The truth is that the Government have so far ducked the care challenge, and the reasons for that are clear. First, owing to their disastrous economic policy, they are now borrowing £150 billion more than they originally planned to borrow. The Treasury has pulled the plug, and has kicked long-term care funding into the long grass.
I thank the hon. Lady for giving way. As she recognises, cross-party consensus is required if we are to solve the social care problem. Care workers—the people who actually provide the care to people—do not get sufficient attention, however. One of the problems they have suffered from over many years is per-minute billing. Does she recognise that our changes to get rid of per-minute billing are worth while, and what impact does she envisage that will have on the provision of care over the long term?
The hon. Gentleman raises a serious point. I know from shadowing care home assistants in my constituency that commissioning by the minute can cause considerable problems.
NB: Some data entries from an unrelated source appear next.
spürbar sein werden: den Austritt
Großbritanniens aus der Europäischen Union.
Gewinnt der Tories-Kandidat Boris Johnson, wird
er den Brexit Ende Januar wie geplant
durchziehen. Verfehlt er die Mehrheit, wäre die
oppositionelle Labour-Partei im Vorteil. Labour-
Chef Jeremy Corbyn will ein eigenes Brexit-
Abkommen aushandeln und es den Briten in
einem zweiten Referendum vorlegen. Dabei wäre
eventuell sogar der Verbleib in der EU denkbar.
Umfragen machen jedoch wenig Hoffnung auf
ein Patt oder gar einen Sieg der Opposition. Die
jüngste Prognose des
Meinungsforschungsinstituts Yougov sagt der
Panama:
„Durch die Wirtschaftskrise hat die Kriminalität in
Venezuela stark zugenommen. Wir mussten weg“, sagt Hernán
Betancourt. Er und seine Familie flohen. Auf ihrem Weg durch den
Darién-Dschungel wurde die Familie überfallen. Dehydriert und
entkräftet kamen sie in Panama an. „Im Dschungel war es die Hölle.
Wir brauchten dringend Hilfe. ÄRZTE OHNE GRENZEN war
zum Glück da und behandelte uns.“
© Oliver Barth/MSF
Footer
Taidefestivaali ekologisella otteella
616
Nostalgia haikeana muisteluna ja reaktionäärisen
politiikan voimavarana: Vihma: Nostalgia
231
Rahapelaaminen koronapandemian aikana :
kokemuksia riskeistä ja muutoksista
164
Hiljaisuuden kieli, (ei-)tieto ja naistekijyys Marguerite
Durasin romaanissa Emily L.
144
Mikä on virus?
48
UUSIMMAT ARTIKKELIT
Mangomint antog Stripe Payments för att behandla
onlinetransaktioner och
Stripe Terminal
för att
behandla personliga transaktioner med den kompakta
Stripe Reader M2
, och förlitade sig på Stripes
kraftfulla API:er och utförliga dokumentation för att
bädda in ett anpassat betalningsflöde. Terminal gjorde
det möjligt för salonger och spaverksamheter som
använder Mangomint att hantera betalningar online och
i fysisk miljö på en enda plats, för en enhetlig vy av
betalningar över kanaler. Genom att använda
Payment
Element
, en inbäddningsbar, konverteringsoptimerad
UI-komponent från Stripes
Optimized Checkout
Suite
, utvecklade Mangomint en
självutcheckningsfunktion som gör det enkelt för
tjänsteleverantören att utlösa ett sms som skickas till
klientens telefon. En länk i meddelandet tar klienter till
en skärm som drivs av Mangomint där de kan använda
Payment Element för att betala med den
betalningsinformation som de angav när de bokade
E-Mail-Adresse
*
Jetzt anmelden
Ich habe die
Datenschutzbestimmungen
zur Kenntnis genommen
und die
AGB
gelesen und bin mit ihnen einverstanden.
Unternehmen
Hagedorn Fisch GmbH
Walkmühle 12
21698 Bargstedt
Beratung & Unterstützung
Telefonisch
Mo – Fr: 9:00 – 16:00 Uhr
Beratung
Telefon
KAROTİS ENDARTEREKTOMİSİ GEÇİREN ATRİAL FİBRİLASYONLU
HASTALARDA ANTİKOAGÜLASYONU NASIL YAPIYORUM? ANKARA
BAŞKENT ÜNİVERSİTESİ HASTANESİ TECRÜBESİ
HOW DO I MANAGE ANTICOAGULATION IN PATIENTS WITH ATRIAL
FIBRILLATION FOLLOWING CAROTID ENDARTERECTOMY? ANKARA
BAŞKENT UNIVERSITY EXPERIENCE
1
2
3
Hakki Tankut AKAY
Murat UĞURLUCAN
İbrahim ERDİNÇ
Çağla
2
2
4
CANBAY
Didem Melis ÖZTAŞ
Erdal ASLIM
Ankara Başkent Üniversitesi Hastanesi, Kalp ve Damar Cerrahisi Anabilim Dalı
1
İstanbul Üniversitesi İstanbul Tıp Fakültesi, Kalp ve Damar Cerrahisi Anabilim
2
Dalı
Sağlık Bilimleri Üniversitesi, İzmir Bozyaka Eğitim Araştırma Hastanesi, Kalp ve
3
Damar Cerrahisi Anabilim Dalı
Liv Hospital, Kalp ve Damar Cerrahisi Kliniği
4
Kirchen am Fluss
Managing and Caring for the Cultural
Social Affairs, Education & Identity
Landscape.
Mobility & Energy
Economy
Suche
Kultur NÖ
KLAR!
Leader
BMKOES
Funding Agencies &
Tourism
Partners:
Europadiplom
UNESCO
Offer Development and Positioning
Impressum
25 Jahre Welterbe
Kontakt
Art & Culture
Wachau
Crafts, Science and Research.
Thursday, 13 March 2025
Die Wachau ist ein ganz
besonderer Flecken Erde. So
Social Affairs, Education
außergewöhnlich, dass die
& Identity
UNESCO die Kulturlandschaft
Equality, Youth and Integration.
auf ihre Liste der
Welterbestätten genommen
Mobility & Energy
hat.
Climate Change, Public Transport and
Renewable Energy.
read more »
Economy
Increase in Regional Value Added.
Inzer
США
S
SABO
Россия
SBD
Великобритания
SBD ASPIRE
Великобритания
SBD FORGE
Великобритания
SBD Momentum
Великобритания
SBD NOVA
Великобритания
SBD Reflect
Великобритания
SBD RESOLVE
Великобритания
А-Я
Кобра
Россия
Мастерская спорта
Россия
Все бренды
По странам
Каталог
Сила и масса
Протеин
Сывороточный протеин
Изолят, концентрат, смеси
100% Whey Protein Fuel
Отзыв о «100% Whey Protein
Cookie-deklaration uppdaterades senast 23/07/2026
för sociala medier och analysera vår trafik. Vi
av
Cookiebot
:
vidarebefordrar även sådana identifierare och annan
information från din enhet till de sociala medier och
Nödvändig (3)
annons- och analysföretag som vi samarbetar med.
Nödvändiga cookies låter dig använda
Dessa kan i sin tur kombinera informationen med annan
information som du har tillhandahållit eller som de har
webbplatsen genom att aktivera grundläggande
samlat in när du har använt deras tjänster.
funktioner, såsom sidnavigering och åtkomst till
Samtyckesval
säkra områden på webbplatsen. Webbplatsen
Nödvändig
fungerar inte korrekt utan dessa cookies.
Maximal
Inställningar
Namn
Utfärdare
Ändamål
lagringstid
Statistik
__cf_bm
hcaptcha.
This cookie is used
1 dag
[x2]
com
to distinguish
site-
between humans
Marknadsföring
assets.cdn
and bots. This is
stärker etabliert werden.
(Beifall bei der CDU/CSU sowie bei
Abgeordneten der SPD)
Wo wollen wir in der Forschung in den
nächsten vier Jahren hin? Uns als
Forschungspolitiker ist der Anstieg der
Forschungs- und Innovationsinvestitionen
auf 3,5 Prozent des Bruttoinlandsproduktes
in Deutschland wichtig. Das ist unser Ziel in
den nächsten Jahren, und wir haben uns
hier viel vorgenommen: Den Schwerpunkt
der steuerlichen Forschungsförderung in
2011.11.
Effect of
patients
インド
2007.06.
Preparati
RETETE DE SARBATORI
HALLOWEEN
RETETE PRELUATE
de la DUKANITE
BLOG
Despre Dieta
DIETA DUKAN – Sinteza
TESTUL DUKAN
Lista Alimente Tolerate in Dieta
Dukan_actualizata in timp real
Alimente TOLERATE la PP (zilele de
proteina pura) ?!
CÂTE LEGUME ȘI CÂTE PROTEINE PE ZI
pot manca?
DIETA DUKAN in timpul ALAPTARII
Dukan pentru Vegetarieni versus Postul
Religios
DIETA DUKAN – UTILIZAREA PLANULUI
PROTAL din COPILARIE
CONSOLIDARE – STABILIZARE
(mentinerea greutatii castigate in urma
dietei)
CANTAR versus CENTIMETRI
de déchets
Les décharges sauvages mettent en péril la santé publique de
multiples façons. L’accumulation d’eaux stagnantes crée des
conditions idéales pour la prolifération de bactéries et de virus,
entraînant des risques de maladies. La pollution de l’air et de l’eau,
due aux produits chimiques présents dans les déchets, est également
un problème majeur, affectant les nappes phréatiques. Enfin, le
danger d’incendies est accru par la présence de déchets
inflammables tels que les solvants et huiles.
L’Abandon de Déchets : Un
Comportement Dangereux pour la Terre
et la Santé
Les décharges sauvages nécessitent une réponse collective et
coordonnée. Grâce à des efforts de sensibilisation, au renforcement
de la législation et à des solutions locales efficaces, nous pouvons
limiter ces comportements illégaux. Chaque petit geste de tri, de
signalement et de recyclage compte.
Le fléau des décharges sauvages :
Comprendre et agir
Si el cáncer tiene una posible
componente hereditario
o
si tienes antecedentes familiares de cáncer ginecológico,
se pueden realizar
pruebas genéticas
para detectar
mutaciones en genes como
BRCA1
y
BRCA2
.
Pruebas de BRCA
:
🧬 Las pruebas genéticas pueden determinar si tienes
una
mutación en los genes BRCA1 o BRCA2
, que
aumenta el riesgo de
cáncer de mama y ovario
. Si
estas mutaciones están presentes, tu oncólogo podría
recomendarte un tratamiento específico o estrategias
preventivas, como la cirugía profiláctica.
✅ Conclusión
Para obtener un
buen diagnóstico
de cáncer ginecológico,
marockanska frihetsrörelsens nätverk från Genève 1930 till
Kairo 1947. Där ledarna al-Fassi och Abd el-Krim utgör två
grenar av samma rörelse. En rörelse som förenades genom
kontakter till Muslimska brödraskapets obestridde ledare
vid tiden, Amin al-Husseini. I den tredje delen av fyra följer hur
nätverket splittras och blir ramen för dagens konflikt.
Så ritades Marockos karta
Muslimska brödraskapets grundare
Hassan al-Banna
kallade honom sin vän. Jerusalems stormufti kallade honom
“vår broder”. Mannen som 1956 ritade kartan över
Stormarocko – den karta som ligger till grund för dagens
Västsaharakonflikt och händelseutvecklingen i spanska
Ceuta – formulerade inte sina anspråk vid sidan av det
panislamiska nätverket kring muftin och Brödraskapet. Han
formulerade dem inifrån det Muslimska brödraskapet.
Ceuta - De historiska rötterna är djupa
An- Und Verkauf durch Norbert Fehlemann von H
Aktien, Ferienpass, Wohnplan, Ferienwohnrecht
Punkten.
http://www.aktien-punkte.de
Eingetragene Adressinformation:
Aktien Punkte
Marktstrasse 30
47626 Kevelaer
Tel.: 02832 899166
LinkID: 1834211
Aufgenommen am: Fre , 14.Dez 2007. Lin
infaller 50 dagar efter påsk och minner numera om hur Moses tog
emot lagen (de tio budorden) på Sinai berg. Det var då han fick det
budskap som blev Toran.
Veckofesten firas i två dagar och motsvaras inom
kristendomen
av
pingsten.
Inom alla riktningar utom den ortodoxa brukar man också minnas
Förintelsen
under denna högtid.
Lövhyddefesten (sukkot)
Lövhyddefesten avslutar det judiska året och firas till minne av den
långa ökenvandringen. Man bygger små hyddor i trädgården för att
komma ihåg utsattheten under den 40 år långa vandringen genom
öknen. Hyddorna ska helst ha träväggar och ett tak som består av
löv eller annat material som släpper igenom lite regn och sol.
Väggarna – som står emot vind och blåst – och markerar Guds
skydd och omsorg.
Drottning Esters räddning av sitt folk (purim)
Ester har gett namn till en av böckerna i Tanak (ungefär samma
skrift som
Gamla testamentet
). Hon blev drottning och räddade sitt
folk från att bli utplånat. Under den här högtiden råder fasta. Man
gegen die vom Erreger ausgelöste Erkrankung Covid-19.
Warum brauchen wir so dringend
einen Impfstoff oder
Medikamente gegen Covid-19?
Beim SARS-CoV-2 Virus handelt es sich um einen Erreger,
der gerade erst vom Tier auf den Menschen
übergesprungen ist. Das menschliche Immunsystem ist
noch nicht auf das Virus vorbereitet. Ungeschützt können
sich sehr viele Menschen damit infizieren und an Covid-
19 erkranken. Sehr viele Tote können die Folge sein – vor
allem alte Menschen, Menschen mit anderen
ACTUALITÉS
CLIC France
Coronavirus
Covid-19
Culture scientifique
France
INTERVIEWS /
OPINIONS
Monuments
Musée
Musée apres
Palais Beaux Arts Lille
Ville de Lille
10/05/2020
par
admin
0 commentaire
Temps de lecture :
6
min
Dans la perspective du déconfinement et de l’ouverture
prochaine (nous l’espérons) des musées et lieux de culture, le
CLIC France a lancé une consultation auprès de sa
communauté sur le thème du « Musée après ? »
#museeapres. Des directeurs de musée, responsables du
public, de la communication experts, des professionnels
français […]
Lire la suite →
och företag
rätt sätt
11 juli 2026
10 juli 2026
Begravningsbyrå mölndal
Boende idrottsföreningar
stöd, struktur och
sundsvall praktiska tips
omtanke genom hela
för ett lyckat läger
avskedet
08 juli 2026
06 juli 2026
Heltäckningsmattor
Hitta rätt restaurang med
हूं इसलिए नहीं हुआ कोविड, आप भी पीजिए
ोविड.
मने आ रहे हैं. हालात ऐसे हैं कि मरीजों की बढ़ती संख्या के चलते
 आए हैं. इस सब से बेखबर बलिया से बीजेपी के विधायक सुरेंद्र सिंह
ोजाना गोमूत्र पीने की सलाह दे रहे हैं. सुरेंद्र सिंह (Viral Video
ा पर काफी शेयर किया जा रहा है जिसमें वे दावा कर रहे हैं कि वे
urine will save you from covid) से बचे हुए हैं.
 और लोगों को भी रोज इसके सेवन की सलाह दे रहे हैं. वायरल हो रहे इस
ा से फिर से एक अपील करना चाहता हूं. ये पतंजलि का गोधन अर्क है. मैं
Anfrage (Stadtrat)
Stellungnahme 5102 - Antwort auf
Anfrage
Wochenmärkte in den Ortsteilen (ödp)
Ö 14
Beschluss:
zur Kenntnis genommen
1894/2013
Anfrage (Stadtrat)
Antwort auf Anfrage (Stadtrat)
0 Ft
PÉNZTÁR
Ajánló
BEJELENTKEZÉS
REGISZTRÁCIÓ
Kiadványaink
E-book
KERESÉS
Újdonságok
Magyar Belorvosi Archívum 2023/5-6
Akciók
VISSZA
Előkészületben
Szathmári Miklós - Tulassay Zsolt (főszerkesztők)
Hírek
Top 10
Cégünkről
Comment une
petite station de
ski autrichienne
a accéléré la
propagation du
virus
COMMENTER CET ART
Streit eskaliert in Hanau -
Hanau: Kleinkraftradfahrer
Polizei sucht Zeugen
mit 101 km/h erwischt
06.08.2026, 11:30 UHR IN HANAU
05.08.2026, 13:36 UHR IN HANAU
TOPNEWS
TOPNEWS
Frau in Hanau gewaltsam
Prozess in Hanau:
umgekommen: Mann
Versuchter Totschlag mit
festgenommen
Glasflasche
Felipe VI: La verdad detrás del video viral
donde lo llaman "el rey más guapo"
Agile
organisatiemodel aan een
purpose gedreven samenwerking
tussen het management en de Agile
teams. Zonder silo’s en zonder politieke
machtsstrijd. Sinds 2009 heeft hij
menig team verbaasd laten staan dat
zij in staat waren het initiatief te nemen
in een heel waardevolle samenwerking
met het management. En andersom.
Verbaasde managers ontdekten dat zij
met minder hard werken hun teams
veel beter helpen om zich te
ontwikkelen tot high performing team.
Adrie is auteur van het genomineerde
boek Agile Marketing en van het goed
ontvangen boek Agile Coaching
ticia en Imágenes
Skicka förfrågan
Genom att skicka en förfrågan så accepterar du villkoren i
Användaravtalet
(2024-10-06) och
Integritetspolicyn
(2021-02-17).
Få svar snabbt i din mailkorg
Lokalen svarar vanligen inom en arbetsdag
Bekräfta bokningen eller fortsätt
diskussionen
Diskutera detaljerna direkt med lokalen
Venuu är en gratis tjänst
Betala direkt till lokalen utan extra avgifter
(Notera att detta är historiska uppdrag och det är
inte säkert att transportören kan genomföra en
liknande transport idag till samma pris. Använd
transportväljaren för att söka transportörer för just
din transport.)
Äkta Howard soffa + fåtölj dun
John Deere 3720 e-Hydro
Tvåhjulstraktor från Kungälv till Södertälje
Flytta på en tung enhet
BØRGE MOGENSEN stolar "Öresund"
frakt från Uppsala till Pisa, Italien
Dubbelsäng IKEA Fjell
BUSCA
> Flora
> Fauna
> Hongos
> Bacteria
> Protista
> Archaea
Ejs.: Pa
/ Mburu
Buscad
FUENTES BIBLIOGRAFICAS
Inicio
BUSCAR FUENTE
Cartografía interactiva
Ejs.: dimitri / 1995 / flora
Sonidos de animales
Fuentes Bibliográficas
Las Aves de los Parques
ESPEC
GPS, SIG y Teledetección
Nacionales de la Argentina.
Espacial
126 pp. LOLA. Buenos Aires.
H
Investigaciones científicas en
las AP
For instance, it does not allow the staff to meet the individual needs of those who are most desperate for help and support. As I have said, we welcome many of the proposals in the White Paper, but they need to be properly funded, and that is why I am so concerned that the issue of long-term care funding has been kicked into the long grass.
The second reason why the Government have failed on this issue is that the Health Secretary’s obsession with reorganising the NHS has been a disastrous distraction. Two years have been wasted on an unwanted and unnecessary reorganisation, when everyone should have been relentlessly focused on the key challenge of our ageing population: meeting rising demand for care at a time of unprecedented financial pressure.
The third reason is the most fundamental of all. Many Conservative Members have still not grasped the basic principle that we must collectively and universally pool the risks of facing catastrophic care costs, as we do in the NHS, in order to make things better and fairer for us all. A voluntary system that leaves it up to individuals and their families alone will not work. The only way forward is through an effective partnership between individuals and the state.